Google HR Transformation. You will find 1,630,000 results and it takes Google .56 seconds to find them. How can it be that something “awesome” has over 1.6 million results?  It could be because it truly is awesome.  After all, when you google moon landing you get 6.3 million results in .31 seconds.  Landing on the moon truly meets the definition of “awesome.”

However, having experienced several unending HR transformations over the last 20 years, I promise you they have been anything but awesome. Dave Ulrich is often credited with beginning the movement with his work in the mid 1990’s including authoring Human Resource Champions and Tomorrows HR Management.

I too was in line to get copies of these and many of Ulrich’s later publications. Who doesn’t agree with Paul (Amazon.com) “offers excellent perspectives built upon years of experience and hard empirical research, which is a nice change of pace since a lot of the management literature is littered with flavor of the week theories and half-baked ideas without any substantial peer-reviewed research backing it up.”  Finally, an expert who is willing and capable of investing time and energy into our function!

Many other authors and practitioners followed suit and soon HR Transformation was a thriving industry and every HR function worthy of being called an HR function was in HR Transformation. We are two decades later and the same HR functions are still in transformation.  Awesome.

This begs the question many HR leaders should be asking – When will we be transformed? Here are three responses that come to mind.

  • What gets measured gets done. Many transformation plans (not just HR) do not include definitive outcomes and measures. You cannot claim to be done transforming if you do not know where the finish line is.
  • One size does not fit all. HR is no different from any other function and must align to and drive the business strategy. We must follow the same organizational design steps any other function would follow to deliver the results necessary for the business to succeed.
  • Physician heal thyself.  HR will often not invest in itself as a function.
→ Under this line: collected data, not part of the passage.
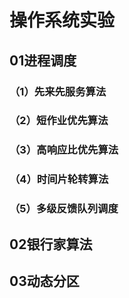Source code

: # 操作系统实验
## 01进程调度
### （1）先来先服务算法
### （2）短作业优先算法
### （3）高响应比优先算法
### （4）时间片轮转算法
### （5）多级反馈队列调度
## 02银行家算法
## 03动态分区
We will give our right arms to help our clients but do what we need to be successful?
    • We do that in the evenings and on the weekends which by default means it is not part of how we do our work on a daily basis.
    • We also usually assign the task to our high potentials who more often than not are not organization design or change management experts thus setting them and (our HR Transformation) up to fail.
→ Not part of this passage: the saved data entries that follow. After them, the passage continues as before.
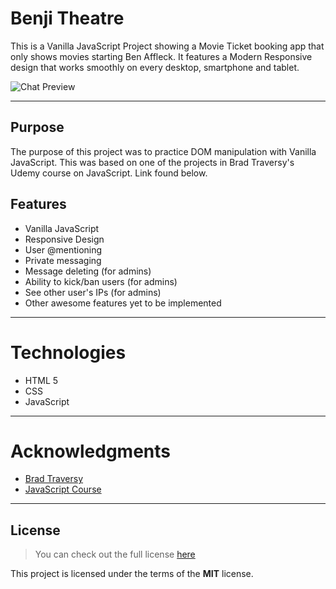 # Benji Theatre

<!-- [![GitHub Stars](https://img.shields.io/github/stars/IgorAntun/node-chat.svg)](https://github.com/IgorAntun/node-chat/stargazers) [![GitHub Issues](https://img.shields.io/github/issues/IgorAntun/node-chat.svg)](https://github.com/IgorAntun/node-chat/issues) [![Current Version](https://img.shields.io/badge/version-1.0.7-green.svg)](https://github.com/IgorAntun/node-chat) [![Live Demo](https://img.shields.io/badge/demo-online-green.svg)](https://igorantun.com/chat) [![Gitter](https://badges.gitter.im/Join%20Chat.svg)](https://gitter.im/IgorAntun/node-chat?utm_source=badge&utm_medium=badge&utm_campaign=pr-badge) -->

This is a Vanilla JavaScript Project showing a Movie Ticket booking app that only shows movies starting Ben Affleck. It features a Modern Responsive design that works smoothly on every desktop, smartphone and tablet.

![Chat Preview](https://i.imgur.com/NMsZFAP.png)

---

## Purpose

The purpose of this project was to practice DOM manipulation with Vanilla JavaScript. This was based on one of the projects in Brad Traversy's Udemy course on JavaScript. Link found below.

## Features

- Vanilla JavaScript
- Responsive Design
- User @mentioning
- Private messaging
- Message deleting (for admins)
- Ability to kick/ban users (for admins)
- See other user's IPs (for admins)
- Other awesome features yet to be implemented

---

<!-- ![User Features](http://i.imgur.com/WbF1fi2.png)

![Admin Features](http://i.imgur.com/xQFaadt.png)

#### There are 3 admin levels:

- **Helper:** Can delete chat messages
- **Moderator:** The above plus the ability to kick and ban users
- **Administrator:** All the above plus send global alerts and promote/demote users -->

# Technologies

- HTML 5
- CSS
- JavaScript

---

# Acknowledgments

- [Brad Traversy](https://www.udemy.com/user/brad-traversy/)
- [JavaScript Course](https://www.udemy.com/course/web-projects-with-vanilla-javascript/)

---

## License

> You can check out the full license [here](https://github.com/IgorAntun/node-chat/blob/master/LICENSE)

This project is licensed under the terms of the **MIT** license.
IF HR is to truly serve the organization, the transformation needs to be something akin to the evolution of Accounting to Finance which went from necessary transaction to value creation. It starts with the business strategy – where is the business trying to go?  From there, create an HR function that enables the creation of measurable value.  Effective leaders will start with a blank slate and jettison the idea that we must end up with a population of HR Business Partners, Centers of Expertise, HR Ops, etc.
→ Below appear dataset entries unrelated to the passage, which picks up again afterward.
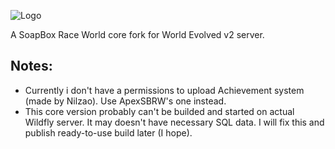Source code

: ![Logo](https://raw.githubusercontent.com/VladManyanov/soapbox-race-core/develop/welogo.png)

A SoapBox Race World core fork for World Evolved v2 server.

## Notes:

* Currently i don't have a permissions to upload Achievement system (made by Nilzao). Use ApexSBRW's one instead.
* This core version probably can't be builded and started on actual Wildfly server. It may doesn't have necessary SQL data. I will fix this and publish ready-to-use build later (I hope).
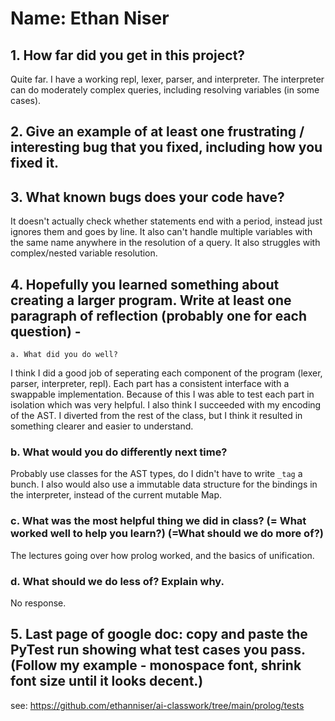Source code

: # Name: Ethan Niser

## 1. How far did you get in this project?

Quite far. I have a working repl, lexer, parser, and interpreter. The interpreter can do moderately complex queries, including resolving variables (in some cases).

## 2. Give an example of at least one frustrating / interesting bug that you fixed, including how you fixed it.

## 3. What known bugs does your code have? 

It doesn't actually check whether statements end with a period, instead just ignores them and goes by line. It also can't handle multiple variables with the same name anywhere in the resolution of a query. It also struggles with complex/nested variable resolution.


## 4. Hopefully you learned something about creating a larger program. Write at least one paragraph of reflection (probably one for each question) - 
    a. What did you do well? 

I think I did a good job of seperating each component of the program (lexer, parser, interpreter, repl). Each part has a consistent interface with a swappable implementation. Because of this I was able to test each part in isolation which was very helpful.
I also think I succeeded with my encoding of the AST. I diverted from the rest of the class, but I think it resulted in something clearer and easier to understand.

### b. What would you do differently next time? 

Probably use classes for the AST types, do I didn't have to write `_tag` a bunch. I also would also use a immutable data structure for the bindings in the interpreter, instead of the current mutable Map.

### c. What was the most helpful thing we did in class? (= What worked well to help you learn?) (=What should we do more of?)

The lectures going over how prolog worked, and the basics of unification.

### d. What should we do less of? Explain why.

No response.

## 5. Last page of google doc: copy and paste the PyTest run showing what test cases you pass. (Follow my example - monospace font, shrink font size until it looks decent.)

see: https://github.com/ethanniser/ai-classwork/tree/main/prolog/tests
Once the structures and measures are in place, HR leaders will invest heavily in building the team. This is both critical in terms of who we select for the team as well as how we work together toward common goals. Let’s invest so that we can be high performing and effective and therefore can provide value to our clients.

I have dedicated 20+ years to making a difference in my HR career. I have another 20+ to go.  I truly believe that there is no other function that has the capacity to create exponential returns to the business as HR.  Now let’s build the sustainable capability to do so as well.

I am very interested to hear your thoughts. Why is it HR can’t seem to cross the HR Transformation finish line?